Nous les croisons tous les jours sans les voir.
Ce sont des hommes et des femmes qui, après un problème
qu’ils n’ont pas su résoudre, se retrouvent à
la rue et s’y engloutissent jusqu’à perdre le respect
d’eux-mêmes.
Exclu
La grande pauvreté
entraîne l’individu dans une solitude tragique, une absence
de lien avec le monde, une dérive qui provoque un effondrement
intérieur : c’est l’exclusion.
L’anthropologie
néolibérale :
Libre, efficace, premier devant ses concurrents (et amis),
en bonne santé, jeune, « cool et relax », rapide,
l’homme moderne se « réalise » et réussit,
non sans fragilité, comme le montre les taux de divorces et la
consommation de drogue et d’alcool. Il est manipulé, chosifié,
souvent dispersé dans un milieu lui-même éclaté.
Il est finalement le serviteur d’une société de production
technique, matérialiste et impersonnelle.
« Libre » et seul, l’homme est en butte
à de nombreuses violences et confusions.
La société du plaisir est un mensonge :
elle crée du désir et de l’insatisfaction, et connaît
de graves dérives : pollution, armements, violence. Des lieux
refuges sont détruits, tels la famille, l’école où
les « humanités » ne sont plus enseignées,
le sport où le dopage le dispute à l’argent, sans
parler de la politique… Quels repères dans une société
où règnent mensonges, non-dits et manipulations ? Confusion
du temps aussi marquée par l’immédiateté et
le mélange des repères chronologiques. La compétition
à l’école, dans le sport, les loisirs, au travail
induit des comportements violents et des fragilités. L’homme
moderne accompagne une évolution qui bouscule rites, repères
et modèles, ce qui explique en partie le drame de l’exclusion.
L’effondrement intérieur
L’exclu n’est plus un homme ! Il est un exclu,
un S.D.F., un clochard. Il n’est pas un homme exclu ou un homme
sans domicile. Exclu ! Mot horrible dont l’étymologie nous
rappelle que celui qui est exclu est enfermé au dehors. Peu importe
les raisons : choc psychologique, blessure, chômage, deuil…
L’exclu n’a pas su jouer la carte du libéralisme :
il a gâché ses chances. L’homme exclu est culpabilisé.
Regards, police, administration l’enferment et le rejettent.

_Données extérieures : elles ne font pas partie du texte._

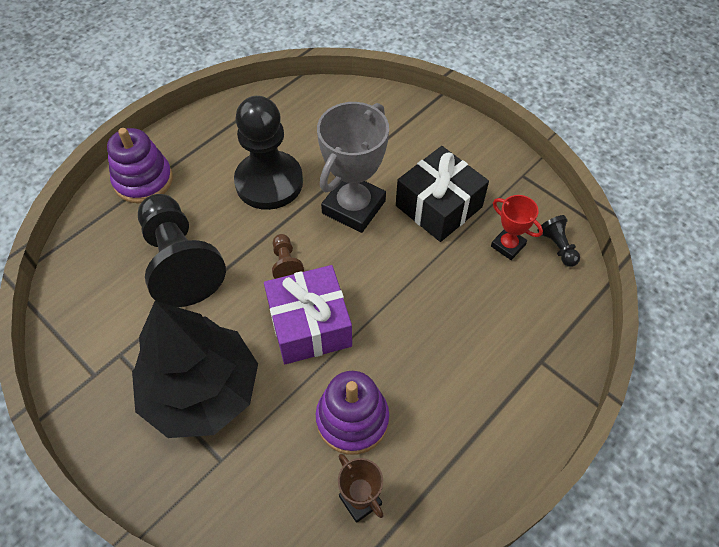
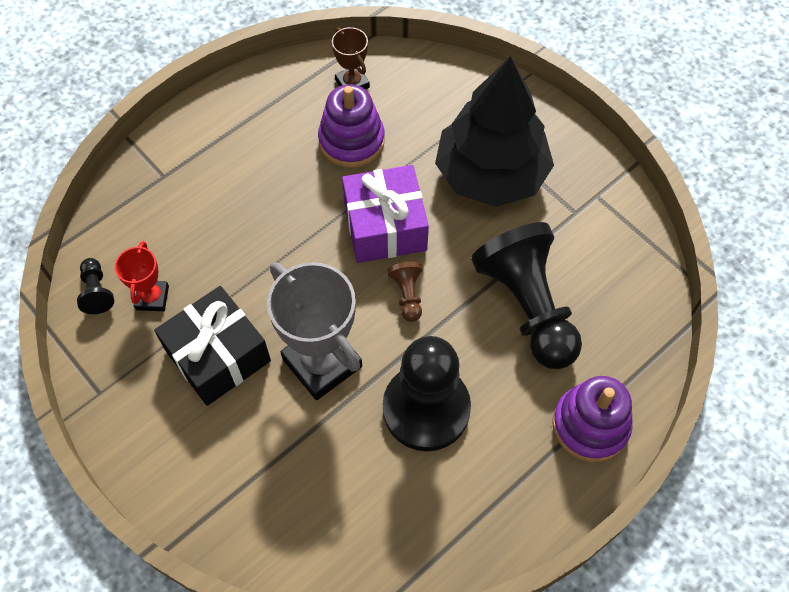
camera: 175 degrees left, 5 degrees up
(354, 207) = (322, 363): grey trophy -> grey trophy turned 75 degrees counterclockwise
(508, 245) = (152, 298): red trophy -> red trophy turned 45 degrees clockwise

Ruptures et pertes s’enchaînent désormais
: pertes des lieux familiaux, de l’histoire personnelle, des lieux-repères,
perte également du travail.
Rupture du temps par le mélange du rêve
et de la réalité. Hypertrophie de l’instant car la
survie s’impose avec force, pas de projets futurs. Les gens exclus
s’enfoncent dans la solitude et la peur.
La rupture identitaire et le rejet de soi sont le symptôme
final de l’effondrement intérieur. La perte du sens de l’hygiène
et de la dignité de son corps, perçu comme étranger,
expliquent beaucoup d’infections non soignées. Déviation
et appauvrissement du langage, sentiment d’inutilité, mensonge
avec soi-même et les autres par peur de la réalité
expliquent, hélas, la consommation de drogues et alcool, les
maladies, les conduites violentes. Assailli par des peurs multiples
: peur du lendemain, de la police, des racketteurs… peut-être
peur de la vie et du bonheur, peur de lui-même, l’homme de
la rue souffre aussi de multiples problèmes psychologiques. Effondrement
intérieur jusqu’à une perception de soi déformée,
négative et suicidaire… Dans son enfermement l’homme
exclu est bien un résultat de l’anthropologie néolibérale,
sa face cachée.
Face à une société qui idolâtre
une fausse liberté, la réussite et la puissance, il est
nécessaire de proclamer que jamais un être humain n’est
une chose ou un esclave. Un être humain est toujours un être
de communication, de lien, digne d’amour, jamais un être
perdu.
Une théologie fondée sur l’annonce
de la grâce et sur l’expérience est un des moyens
pour lutter contre l’exclusion et toute forme d’idolâtrie
de la réussite.
C’est parce que le christianisme est un humanisme
qu’il peut sauvegarder la dignité humaine.